Klarstellung: Beitrag Barrierefreiheit (22/2010)

15.12.2010 | Politik

Ordinationen fallen nach Rechtsansicht der Österreichischen Ärztekammer nicht unter das Behindertengleichstellungsgesetz.
Von Rita Offenberger*

Das Behindertengleichstellungsgesetz (BGBl. I Nr.82/2005 idF BGBl. I Nr. 62/2010 – BGStG) soll die Diskriminierung von Menschen mit Behinderungen beseitigen oder verhindern und ihre gleichberechtigte Teilhabe am Leben in der Gesellschaft gewährleisten wie auch eine selbstbestimmte Lebensführung ermöglichen. Es gilt für Rechtsverhältnisse einschließlich deren Anbahnung und Begründung sowie für die Inanspruchnahme oder Geltendmachung von Leistungen außerhalb eines Rechtsverhältnisses, soweit es jeweils um den Zugang zu und die Versorgung mit Gütern und Dienstleistungen geht, die der Öffentlichkeit zur Verfügung stehen, und die unmittelbare Regelungskompetenz des Bundes gegeben ist.

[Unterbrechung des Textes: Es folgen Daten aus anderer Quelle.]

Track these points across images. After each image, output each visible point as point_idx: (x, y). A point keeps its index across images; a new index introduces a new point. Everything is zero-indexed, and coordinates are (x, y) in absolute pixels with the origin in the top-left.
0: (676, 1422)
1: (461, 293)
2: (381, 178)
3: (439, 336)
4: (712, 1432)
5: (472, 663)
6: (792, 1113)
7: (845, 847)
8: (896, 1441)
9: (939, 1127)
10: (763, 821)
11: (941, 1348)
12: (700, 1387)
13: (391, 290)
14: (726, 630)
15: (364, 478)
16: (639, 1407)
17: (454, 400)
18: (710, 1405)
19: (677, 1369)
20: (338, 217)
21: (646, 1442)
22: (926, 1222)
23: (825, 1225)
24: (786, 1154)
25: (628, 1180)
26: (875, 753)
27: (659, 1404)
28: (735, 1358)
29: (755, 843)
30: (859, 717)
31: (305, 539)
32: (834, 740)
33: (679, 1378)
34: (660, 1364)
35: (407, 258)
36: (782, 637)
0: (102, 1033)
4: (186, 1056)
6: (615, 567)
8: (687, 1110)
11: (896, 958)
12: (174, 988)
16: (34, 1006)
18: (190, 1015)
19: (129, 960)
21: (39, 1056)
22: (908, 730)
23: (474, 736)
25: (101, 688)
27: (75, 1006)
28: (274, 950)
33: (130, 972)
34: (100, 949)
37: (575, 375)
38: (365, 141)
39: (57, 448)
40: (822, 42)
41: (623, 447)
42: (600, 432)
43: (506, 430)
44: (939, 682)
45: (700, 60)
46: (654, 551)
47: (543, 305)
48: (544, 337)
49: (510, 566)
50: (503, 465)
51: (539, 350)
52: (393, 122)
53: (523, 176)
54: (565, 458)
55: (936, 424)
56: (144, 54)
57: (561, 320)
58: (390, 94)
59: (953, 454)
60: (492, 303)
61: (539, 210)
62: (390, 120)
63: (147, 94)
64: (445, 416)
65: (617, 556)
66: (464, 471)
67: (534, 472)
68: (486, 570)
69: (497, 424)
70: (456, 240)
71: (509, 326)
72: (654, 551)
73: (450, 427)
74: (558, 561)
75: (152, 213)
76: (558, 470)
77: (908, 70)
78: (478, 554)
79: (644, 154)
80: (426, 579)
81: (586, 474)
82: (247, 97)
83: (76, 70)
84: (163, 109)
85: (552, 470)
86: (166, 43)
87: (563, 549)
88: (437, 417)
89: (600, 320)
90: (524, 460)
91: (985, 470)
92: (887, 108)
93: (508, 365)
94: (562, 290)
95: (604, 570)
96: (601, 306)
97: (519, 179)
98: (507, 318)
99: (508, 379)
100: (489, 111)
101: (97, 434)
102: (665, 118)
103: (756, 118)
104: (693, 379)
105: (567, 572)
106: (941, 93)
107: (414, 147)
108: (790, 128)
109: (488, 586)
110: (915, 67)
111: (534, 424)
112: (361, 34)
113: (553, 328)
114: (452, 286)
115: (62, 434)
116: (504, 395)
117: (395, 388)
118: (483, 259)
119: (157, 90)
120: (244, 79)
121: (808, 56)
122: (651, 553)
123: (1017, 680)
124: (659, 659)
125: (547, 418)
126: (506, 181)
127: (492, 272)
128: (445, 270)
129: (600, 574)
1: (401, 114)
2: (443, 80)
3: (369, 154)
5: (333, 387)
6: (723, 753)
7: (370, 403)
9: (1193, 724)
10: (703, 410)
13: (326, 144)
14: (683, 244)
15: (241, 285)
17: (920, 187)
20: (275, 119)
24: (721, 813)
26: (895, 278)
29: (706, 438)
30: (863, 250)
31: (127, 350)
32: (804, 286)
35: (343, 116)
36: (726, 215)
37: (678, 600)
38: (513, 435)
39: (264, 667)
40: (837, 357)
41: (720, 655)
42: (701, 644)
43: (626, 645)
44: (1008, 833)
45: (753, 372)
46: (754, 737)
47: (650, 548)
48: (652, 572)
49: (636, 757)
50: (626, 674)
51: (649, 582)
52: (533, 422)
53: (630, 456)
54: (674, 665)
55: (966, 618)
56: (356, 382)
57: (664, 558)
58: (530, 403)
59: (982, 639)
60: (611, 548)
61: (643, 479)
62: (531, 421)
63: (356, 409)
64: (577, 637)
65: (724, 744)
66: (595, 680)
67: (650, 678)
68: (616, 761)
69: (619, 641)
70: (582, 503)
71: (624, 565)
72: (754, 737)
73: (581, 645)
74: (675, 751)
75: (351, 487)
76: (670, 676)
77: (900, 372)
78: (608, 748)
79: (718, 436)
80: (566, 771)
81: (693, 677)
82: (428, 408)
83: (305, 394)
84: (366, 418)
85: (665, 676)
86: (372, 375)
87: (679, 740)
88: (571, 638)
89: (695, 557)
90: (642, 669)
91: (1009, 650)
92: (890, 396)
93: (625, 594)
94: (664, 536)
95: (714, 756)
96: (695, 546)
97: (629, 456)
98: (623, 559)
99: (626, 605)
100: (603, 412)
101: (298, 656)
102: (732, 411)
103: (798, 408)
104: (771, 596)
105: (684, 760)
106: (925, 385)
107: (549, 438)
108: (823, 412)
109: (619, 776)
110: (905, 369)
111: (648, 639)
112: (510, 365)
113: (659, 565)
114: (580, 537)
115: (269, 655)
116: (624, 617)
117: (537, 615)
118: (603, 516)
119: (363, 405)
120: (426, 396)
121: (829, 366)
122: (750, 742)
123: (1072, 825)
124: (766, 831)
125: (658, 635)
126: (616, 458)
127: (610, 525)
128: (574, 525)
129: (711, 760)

Daraus folgt, dass nicht unreflektiert davon auszugehen ist, dass ärztliche Ordinationen und Gruppenpraxen in den Geltungsbereich des BGStG fallen: Medizinische Behandlung, die aufgrund eines privatrechtlichen Behandlungsvertrages zwischen der niedergelassenen Ärztin bzw. dem Arzt und den Patienten erfolgen, stellen eben gerade keine Dienstleistungen, die der Öffentlichkeit zur Verfügung stehen, dar. Diese Argumentation trifft nicht nur auf die medizinische Behandlung außerhalb des Kassenvertragssystems, sondern auch auf die kassenvertragliche medizinische Behandlung zu, die ja erst durch den Abschluss eines Einzelvertrages auf Grundlage von zwischen der Krankenversicherung und den Ärztekammern geschlossenen Gesamtverträgen im Regime des sozialen Krankenversicherungssystems erfolgen kann (und nicht aus der unmittelbaren Regelungskompetenz des Bundes). Auch im Kassenvertragssystem bedarf es darüber hinaus eines im beiderseitigen Einvernehmen geschlossenen, privatrechtlichen Behandlungsvertrages zwischen dem Arzt und dem sein Recht auf freie Arztwahl ausübenden „Kassen“patient. Die regelmäßig gleichförmig erbrachte Dienstleistung ohne Ansehen der Individualität des Konsumenten, wie sie für Verbrauchergeschäfte typisch ist, trifft auf das Behandlungsverhältnis – vgl. Anamnese, Behandlungsangebote in einem DMP – in oder außerhalb eines DMPs, je nach Wahl des Patienten – ganz und gar nicht zu. Die Schlussfolgerung und Rechtsansicht der ÖÄK: Das BStG ist daher auf ärztliche Ordinationen nicht anwendbar.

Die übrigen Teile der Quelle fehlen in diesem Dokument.